◆ **EXERCISE PROMPT**
In the passage about the poet Uri Zvi Greenberg, how did Greenberg reply when Ḥaim Naḥman Bialik asked how he could write of the Holocaust in 5682 (1922)?

◆ **PASSAGE PROVIDED**
As the Jewish people return to national independence, we have already seen sparks of the Divine Spirit return, specifically among those whose compassion for their people has empowered them to break through their own psychological barriers. Clear illustrations of what the Rambam describes as the first level of nevua can be found in the valor and heroism of the pre-state Jewish freedom fighters and subsequent Israeli soldiers whose deeds resemble those of Shimshon, of whom it says “A spirit of HaShem came over him… and he struck down thirty men” (SHOFTIM 14:19). And a unique example of an even higher prophetic level in modern times was the revolutionary Hebrew poet Uri Zvi Greenberg.

The fact that Greenberg’s poetry features the pre-state Jewish underground, the Holocaust in Europe and Hebrew wars of liberation would not astonish anyone unless they were to read the dates at the bottom of each poem. Each historic event was recorded by the poet several years before actually occurring. Fellow poet Ḥaim Naḥman Bialik once asked Uri Zvi how he was able to write of the Holocaust and describe the slaughter of millions of Jews in 5682 (1922).  Greenberg replied “But I see it.” In fact, many of the poems inReḥovot Hanahar, a 5711 (1951) volume detailing the Shoah, were written the previous decade before reports of Nazi atrocities had begun to reach the world. Yet all of the details that later emerged corresponded to the words found in Greenberg’s poetry. Holy of Holies describes the brutal murder of the poet’s mother. He had written it before the actual event from a nightmare he once had, simply recording what he torturously saw.

From 5682, Uri Zvi wrote and spoke incessantly about the terrible catastrophe approaching Europe’s Jews. But although his poems were widely accepted as great cultural works, the masses were not able to heed their warnings or to recognize the dangers rapidly approaching.

Throughout the decade leading up to World War II, the poet pleaded with the Jews of Poland to organize an emergency evacuation home to Palestine. But the people could not grasp the truth in Greenberg’s warnings. Trapped in the day-to-day realities of their individual lives, most Jews were too shortsighted to see the events developing around them.

Following the miraculous Exodus from Egypt, the Children of Israel were crossing through the Sea of Reeds to freedom. The Midrashrelates that one Hebrew complained to another about the mud they had to walk through in order to get across (Shemot Rabbah 24:1). They were on their way from slavery to freedom and one man could not see past the mud on his feet. A navi does not allow the mud to concern him because he can envision a greater historic picture unfolding. He sees the course of events shaping and is consciously attached to the higher life of Israel’s national soul, encompassing each Jew in every generation throughout time.

Following the Holocaust, Uri Zvi wrote a poem in which he dialogues with HaShem. In it he asks: “How did I ever get here? A man of vision befouled by their mud…”

Like the Hebrew complaining about mud while crossing the sea, many Jews in Europe saw only what was immediate in front of them. And because they were blinded by their illusions of ego, they could not attain the minimum level of Divine Spirit necessary to understand a man trying so desperately to save them.

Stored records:
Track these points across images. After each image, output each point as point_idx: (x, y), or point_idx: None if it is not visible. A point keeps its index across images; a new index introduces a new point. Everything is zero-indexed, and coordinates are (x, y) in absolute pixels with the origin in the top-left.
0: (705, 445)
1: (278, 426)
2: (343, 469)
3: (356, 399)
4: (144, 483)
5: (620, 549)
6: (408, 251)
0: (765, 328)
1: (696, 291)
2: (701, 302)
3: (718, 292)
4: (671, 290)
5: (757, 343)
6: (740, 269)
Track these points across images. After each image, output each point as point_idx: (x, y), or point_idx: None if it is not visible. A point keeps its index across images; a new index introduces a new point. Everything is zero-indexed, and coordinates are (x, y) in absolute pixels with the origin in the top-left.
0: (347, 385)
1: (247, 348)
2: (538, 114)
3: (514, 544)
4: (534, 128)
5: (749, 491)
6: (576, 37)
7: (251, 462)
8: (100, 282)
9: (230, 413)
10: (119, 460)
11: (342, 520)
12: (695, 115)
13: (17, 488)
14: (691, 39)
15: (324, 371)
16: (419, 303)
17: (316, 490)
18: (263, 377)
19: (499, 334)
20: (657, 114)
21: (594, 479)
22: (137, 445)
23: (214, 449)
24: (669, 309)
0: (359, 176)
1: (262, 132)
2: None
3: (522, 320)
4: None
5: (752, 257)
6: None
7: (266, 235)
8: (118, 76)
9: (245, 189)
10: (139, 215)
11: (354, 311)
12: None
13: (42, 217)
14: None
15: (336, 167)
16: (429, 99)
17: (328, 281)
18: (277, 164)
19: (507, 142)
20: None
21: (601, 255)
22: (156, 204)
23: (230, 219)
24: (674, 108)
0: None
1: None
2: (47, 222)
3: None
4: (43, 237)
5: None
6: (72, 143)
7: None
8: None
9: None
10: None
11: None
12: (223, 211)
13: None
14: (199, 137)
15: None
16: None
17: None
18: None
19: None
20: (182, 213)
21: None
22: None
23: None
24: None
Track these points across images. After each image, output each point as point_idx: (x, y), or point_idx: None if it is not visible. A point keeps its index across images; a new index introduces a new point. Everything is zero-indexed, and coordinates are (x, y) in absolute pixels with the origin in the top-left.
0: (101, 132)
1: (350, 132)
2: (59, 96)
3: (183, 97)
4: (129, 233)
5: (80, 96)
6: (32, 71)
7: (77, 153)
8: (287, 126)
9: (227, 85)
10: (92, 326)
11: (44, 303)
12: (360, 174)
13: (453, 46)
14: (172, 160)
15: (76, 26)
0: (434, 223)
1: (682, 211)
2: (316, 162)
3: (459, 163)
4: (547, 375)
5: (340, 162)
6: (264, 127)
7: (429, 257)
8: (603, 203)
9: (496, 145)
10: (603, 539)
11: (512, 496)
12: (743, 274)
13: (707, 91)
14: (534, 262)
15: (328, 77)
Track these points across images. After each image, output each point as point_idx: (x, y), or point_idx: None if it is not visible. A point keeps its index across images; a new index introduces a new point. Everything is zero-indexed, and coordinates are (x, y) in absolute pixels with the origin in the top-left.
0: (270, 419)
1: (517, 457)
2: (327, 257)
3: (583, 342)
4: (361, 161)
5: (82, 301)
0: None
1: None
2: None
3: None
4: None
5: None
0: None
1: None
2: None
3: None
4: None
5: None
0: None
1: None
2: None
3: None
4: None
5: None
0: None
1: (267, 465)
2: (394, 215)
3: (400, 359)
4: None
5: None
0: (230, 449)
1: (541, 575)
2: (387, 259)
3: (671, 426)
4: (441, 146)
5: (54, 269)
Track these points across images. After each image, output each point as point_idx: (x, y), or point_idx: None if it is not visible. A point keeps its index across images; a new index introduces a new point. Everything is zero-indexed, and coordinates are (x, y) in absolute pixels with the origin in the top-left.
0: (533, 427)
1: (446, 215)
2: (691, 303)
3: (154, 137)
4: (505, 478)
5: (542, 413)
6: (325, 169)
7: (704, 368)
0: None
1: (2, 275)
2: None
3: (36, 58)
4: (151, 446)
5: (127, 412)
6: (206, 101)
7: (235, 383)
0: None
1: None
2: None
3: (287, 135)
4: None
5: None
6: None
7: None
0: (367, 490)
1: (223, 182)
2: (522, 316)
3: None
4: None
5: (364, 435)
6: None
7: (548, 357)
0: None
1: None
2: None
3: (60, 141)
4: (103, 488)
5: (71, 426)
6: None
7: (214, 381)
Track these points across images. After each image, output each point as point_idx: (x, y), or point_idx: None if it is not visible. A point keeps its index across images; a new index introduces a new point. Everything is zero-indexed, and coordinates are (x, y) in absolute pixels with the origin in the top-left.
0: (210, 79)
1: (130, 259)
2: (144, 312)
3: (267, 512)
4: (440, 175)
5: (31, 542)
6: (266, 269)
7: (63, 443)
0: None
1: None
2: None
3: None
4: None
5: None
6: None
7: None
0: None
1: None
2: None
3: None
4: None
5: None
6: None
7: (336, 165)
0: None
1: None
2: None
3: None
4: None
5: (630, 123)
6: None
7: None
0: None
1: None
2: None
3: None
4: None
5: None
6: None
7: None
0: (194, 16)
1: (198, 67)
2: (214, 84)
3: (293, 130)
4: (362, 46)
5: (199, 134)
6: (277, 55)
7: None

◆ **ANSWER TO THE PROBLEM**
He replied, "But I see it."